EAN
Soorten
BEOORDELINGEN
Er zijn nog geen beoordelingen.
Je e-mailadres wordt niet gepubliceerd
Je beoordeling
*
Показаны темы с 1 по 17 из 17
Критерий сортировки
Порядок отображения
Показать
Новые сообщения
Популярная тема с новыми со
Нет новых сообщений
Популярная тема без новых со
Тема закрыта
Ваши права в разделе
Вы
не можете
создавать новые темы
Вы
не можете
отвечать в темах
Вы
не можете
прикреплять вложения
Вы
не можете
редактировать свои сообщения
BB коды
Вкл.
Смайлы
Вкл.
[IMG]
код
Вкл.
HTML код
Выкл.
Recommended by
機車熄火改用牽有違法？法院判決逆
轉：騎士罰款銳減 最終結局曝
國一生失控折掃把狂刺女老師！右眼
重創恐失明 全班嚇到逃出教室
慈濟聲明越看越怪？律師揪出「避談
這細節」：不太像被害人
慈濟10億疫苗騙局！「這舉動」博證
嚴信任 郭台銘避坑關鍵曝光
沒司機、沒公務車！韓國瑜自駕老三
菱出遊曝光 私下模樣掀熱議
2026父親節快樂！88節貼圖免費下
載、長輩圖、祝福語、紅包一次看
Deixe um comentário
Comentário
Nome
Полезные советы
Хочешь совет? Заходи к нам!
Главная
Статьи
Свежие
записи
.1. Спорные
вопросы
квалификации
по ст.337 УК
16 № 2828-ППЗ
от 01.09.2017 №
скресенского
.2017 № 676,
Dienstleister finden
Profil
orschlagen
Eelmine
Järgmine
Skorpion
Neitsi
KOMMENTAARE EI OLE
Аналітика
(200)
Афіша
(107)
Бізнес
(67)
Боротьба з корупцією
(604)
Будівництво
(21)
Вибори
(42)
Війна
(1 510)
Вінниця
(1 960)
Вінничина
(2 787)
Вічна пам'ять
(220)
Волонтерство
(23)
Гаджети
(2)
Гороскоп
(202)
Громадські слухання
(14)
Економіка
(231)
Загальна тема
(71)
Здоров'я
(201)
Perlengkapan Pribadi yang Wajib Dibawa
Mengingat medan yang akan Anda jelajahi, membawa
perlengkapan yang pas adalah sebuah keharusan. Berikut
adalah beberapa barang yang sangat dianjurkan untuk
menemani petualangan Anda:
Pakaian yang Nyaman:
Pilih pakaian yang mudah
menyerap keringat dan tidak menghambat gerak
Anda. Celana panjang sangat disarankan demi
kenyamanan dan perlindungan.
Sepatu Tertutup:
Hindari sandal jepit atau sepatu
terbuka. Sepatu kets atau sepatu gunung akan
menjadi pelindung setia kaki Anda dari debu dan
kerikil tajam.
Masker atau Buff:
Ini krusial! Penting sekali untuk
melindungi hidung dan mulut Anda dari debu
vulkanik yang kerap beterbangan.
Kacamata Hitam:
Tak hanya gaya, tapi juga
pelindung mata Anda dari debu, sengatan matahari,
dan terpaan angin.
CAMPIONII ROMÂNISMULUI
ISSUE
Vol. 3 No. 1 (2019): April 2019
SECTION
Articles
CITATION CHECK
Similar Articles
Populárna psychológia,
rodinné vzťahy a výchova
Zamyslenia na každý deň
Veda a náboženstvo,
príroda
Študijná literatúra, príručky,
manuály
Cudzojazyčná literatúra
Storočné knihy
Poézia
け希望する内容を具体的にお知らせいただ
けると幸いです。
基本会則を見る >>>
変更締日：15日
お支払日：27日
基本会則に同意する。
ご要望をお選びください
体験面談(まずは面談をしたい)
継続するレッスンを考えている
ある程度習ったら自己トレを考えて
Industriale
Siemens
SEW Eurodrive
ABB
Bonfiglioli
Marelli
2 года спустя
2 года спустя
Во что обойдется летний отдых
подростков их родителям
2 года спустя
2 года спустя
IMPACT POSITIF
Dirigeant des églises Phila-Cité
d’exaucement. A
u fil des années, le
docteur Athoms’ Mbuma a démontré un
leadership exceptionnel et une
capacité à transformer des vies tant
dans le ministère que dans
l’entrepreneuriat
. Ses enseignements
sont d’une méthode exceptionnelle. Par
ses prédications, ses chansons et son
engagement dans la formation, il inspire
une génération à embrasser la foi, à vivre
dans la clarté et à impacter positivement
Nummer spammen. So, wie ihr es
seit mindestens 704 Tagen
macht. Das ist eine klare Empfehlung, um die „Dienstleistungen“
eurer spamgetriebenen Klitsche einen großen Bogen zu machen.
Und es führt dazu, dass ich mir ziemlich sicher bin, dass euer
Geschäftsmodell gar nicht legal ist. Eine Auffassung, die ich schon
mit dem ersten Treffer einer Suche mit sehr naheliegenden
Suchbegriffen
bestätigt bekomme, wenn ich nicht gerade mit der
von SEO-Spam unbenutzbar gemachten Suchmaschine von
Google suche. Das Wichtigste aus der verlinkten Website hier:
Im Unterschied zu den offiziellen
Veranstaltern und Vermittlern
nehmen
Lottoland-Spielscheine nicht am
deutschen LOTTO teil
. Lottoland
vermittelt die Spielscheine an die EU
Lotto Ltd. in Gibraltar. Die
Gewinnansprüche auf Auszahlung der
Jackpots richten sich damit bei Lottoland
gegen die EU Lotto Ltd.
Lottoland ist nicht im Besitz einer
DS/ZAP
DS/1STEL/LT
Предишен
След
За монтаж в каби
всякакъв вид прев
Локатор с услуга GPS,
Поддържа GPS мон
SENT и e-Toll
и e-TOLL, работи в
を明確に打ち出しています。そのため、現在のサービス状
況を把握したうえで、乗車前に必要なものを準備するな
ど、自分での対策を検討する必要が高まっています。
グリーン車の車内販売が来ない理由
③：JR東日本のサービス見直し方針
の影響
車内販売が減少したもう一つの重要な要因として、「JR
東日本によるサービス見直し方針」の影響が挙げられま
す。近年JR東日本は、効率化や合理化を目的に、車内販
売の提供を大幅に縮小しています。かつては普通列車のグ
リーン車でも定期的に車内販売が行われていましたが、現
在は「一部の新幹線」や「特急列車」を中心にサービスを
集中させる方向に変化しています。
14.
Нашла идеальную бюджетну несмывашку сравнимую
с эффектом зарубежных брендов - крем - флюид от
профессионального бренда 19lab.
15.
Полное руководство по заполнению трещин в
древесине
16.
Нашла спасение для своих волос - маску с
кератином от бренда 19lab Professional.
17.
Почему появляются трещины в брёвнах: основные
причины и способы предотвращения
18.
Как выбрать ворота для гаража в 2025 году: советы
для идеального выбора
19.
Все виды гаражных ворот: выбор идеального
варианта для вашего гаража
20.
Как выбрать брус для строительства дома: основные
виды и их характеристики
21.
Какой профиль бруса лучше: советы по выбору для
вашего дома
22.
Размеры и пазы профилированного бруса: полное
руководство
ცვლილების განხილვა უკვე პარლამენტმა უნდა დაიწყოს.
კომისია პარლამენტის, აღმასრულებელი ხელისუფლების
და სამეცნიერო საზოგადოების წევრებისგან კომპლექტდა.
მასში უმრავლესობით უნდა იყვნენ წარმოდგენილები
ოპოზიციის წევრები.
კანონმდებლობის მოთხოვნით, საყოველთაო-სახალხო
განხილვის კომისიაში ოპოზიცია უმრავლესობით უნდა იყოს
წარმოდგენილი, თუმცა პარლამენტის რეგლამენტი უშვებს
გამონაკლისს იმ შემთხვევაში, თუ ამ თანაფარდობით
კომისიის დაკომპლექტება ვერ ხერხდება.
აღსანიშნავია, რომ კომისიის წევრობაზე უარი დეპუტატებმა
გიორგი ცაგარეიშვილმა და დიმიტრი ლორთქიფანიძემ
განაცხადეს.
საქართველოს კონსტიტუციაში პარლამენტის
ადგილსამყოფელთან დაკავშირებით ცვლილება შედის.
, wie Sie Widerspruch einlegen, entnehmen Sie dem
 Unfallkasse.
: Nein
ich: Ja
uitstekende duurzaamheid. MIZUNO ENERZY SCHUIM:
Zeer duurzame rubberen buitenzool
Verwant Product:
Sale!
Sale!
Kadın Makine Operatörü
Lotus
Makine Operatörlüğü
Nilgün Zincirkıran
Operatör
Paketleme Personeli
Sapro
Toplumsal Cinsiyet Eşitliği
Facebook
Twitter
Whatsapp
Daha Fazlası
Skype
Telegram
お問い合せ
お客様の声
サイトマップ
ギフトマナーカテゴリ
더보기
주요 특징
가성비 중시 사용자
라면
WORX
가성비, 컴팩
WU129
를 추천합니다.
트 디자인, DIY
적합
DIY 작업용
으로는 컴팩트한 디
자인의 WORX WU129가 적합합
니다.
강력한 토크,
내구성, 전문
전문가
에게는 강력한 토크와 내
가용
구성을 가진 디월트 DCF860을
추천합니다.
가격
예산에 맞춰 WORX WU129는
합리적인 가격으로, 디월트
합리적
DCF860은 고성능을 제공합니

▶ _To-do item_
How many lines in the rows above contain the string "dans"? Matching is case-sensitive; reply with the number only.

▶ _Your response_
3